● **Goal of the exercise**: Where in the records does the word "oder" occur? Copy each line in which it does.

[Dataset entries]
────────

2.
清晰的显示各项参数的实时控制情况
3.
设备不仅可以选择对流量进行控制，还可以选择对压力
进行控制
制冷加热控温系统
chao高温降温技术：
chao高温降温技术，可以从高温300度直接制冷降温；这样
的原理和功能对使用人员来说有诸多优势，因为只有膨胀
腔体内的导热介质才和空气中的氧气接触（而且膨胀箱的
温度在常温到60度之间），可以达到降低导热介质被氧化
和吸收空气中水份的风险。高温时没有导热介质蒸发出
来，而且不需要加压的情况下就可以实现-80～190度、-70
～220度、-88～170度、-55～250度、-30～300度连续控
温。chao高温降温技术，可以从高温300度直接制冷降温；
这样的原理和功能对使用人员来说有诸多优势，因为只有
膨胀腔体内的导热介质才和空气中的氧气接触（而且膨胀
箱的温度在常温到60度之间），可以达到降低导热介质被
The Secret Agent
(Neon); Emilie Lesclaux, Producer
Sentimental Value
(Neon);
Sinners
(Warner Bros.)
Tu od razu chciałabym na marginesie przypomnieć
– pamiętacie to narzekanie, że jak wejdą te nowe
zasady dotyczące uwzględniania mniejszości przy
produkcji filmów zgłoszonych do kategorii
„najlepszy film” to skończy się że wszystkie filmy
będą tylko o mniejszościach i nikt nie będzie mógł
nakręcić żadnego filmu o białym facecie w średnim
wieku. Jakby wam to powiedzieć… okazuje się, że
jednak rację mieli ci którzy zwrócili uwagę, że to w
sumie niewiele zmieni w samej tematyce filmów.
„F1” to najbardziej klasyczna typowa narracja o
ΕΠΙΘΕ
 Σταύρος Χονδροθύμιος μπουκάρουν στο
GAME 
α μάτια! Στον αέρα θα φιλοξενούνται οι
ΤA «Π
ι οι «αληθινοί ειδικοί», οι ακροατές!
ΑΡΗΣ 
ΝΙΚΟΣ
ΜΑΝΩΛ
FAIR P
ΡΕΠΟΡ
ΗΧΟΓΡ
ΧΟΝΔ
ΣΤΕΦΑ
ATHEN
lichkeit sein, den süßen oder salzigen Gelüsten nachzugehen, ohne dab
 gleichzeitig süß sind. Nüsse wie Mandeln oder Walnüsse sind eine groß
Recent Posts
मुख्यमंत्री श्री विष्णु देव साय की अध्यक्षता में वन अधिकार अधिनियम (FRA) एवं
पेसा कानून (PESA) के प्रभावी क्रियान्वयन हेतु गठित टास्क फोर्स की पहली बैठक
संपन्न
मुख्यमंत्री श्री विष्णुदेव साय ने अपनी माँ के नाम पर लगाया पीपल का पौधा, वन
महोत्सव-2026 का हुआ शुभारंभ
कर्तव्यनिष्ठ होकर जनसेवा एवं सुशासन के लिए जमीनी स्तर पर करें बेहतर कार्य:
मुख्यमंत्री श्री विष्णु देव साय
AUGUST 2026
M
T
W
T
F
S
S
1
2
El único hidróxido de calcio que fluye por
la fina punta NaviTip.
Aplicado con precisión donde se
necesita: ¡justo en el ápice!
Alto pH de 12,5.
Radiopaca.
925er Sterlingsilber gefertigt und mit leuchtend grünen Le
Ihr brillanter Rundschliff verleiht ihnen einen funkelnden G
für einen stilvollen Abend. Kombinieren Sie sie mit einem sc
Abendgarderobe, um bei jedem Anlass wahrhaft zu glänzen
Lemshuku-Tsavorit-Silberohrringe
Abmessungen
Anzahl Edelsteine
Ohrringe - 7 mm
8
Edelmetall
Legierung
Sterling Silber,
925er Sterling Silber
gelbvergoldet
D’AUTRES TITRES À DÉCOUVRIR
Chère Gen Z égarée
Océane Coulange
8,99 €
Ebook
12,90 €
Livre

────────

● **Task result**:
lichkeit sein, den süßen oder salzigen Gelüsten nachzugehen, ohne dab
 gleichzeitig süß sind. Nüsse wie Mandeln oder Walnüsse sind eine groß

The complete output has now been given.